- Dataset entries
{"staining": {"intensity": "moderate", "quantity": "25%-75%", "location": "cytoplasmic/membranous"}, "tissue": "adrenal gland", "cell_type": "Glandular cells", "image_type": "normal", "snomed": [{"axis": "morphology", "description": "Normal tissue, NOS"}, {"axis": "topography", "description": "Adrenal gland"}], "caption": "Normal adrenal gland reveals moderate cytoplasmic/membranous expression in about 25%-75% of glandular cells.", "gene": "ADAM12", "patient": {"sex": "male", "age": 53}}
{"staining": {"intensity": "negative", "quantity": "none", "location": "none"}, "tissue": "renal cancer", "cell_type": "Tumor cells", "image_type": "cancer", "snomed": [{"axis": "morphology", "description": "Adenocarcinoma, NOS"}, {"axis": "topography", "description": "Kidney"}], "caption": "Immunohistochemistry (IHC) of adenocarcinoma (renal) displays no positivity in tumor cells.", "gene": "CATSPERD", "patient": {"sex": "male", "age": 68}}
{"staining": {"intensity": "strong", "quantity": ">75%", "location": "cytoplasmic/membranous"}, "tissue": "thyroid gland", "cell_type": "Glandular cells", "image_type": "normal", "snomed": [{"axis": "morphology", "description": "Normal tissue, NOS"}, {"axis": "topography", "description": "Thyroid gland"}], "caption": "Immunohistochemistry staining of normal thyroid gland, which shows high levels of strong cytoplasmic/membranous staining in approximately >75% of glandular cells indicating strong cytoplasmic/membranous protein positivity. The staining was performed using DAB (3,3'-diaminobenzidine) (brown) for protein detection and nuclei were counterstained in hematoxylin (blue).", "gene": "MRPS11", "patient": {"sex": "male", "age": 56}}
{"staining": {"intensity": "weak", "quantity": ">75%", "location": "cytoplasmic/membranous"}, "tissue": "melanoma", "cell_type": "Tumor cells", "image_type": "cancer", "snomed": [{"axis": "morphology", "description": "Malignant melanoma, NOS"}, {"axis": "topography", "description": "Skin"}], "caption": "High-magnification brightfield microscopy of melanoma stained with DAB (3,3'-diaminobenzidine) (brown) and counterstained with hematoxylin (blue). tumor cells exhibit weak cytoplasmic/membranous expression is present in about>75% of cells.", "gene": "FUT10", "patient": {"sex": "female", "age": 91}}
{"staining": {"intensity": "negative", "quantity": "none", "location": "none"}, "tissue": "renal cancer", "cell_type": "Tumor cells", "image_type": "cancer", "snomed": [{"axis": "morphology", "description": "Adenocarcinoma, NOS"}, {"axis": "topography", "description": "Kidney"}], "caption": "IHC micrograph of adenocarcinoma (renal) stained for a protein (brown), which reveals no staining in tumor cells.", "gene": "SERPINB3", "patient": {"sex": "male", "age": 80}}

- Problem to solve
Print only the lines from the top of the data above down to the line holding "(IHC) of adenocarcinoma", inclusive.

- Output of the exercise
{"staining": {"intensity": "moderate", "quantity": "25%-75%", "location": "cytoplasmic/membranous"}, "tissue": "adrenal gland", "cell_type": "Glandular cells", "image_type": "normal", "snomed": [{"axis": "morphology", "description": "Normal tissue, NOS"}, {"axis": "topography", "description": "Adrenal gland"}], "caption": "Normal adrenal gland reveals moderate cytoplasmic/membranous expression in about 25%-75% of glandular cells.", "gene": "ADAM12", "patient": {"sex": "male", "age": 53}}
{"staining": {"intensity": "negative", "quantity": "none", "location": "none"}, "tissue": "renal cancer", "cell_type": "Tumor cells", "image_type": "cancer", "snomed": [{"axis": "morphology", "description": "Adenocarcinoma, NOS"}, {"axis": "topography", "description": "Kidney"}], "caption": "Immunohistochemistry (IHC) of adenocarcinoma (renal) displays no positivity in tumor cells.", "gene": "CATSPERD", "patient": {"sex": "male", "age": 68}}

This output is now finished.